Einige greifen auf ein größeres Faktenwissen zurück, andere nutzen eher Algorithmen und wieder andere sind schneller im Rechnen. Wie dieses Verhältnis bei den einzelnen Experten ausgeprägt ist, testen Frank Domahs und die Psychologin Jost im zweiten Teil ihres Experiments, bei dem die Probanden ihre Strategien zu den Berechnungen angeben müssen.

Alte Schule

Für den Kernphysiker Robert Fountain ist Willem Bouman ein Held der alten Schule. Denn der Niederländer stammt aus einer Ära, als Kopfrechner mit ihrer Fähigkeit noch professionell Geld verdient haben und diese Experten damals Computer genannt wurden. Aber Bouman ist trotz seines Talents Automechaniker und später Reifenexperte bei Michelin geworden. "Ich bin glücklich darüber. Denn ab 1970 wurden die Kopfrechner nicht mehr gebraucht", erzählt Bouman. Damals übernahmen richtige Computer das Rechnen. Trotzdem konnte er sein mathematisches Wissen zum Beispiel zur Berechnung von Achslasten nutzen. Doch erst 2006 begann der Rentner seine Fähigkeiten wieder zu trainieren und nahm erstmals an Wettkämpfen teil. In Leipzig zeigte er, dass er es mit den jüngeren WM-Teilnehmern durchaus aufnehmen kann. Aus einer zwölfstelligen Zahl berechnete der "König der Primzahlen" vier zweistellige Primfaktoren in wenigen Minuten.

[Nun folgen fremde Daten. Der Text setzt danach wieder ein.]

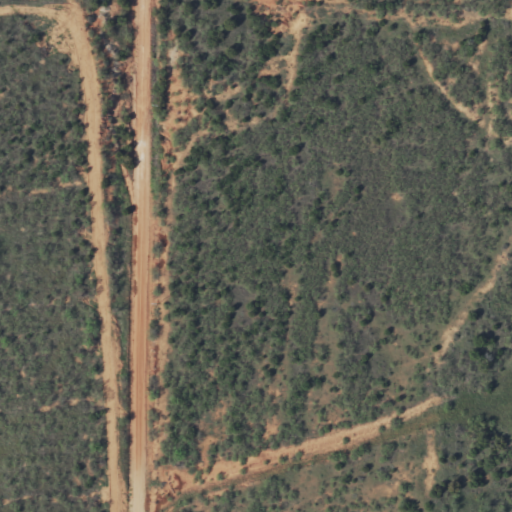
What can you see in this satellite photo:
road: (142, 256)
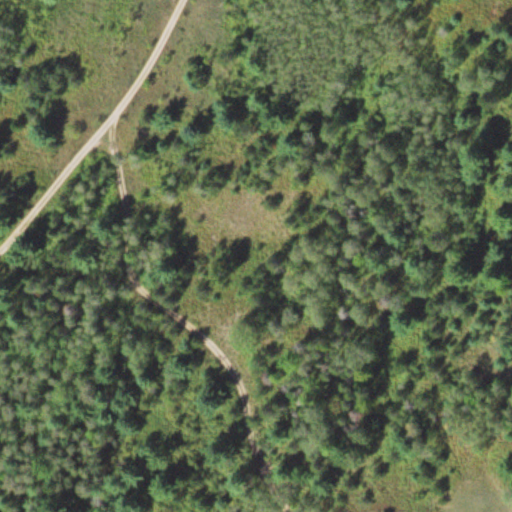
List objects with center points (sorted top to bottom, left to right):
road: (148, 62)
road: (123, 167)
road: (251, 431)
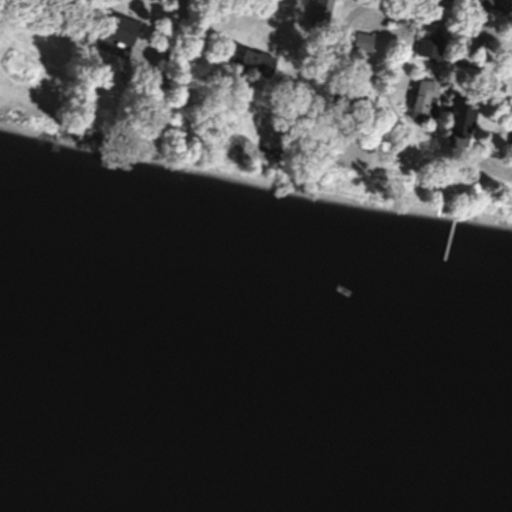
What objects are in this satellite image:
park: (508, 1)
road: (486, 3)
building: (320, 8)
building: (118, 29)
building: (362, 42)
building: (433, 49)
building: (247, 62)
road: (328, 64)
building: (353, 85)
building: (423, 100)
building: (460, 117)
building: (509, 144)
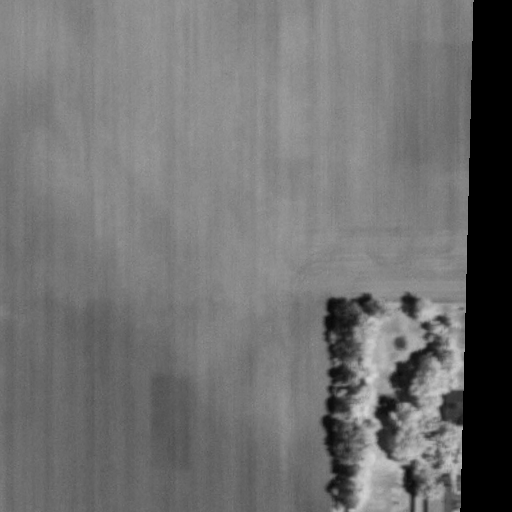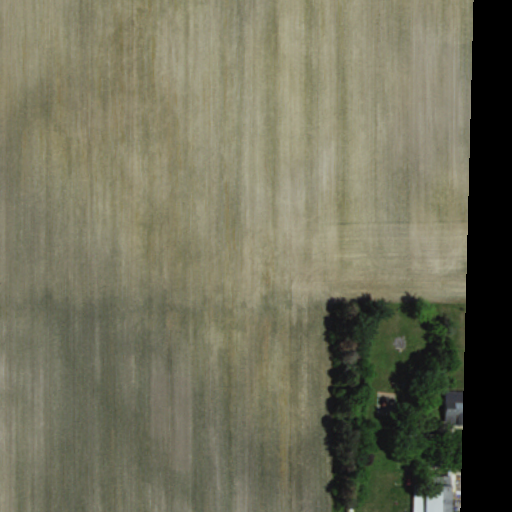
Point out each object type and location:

Robert Fountain nutzt seine Rechenkunst manchmal noch, um Ergebnisse, die ihm der Computer berechnet, zu überprüfen. "Das komplexe Kopfrechnen ist heute wie Joggen: Es ist nicht notwendig", resümiert der Brite. Trotzdem wünscht er sich, dass wieder ein größeres Interesse für Mathematik und Kopfrechnen geweckt wird. Entweder durch kreative Rechenmethoden oder derartige Wettkämpfe im Unterricht. Ähnlich sieht es Willem Bouman. Für ihn ist das Rechnen so wichtig wie das Lesen. "Denn sie haben jeden Tag etwas zu berechnen."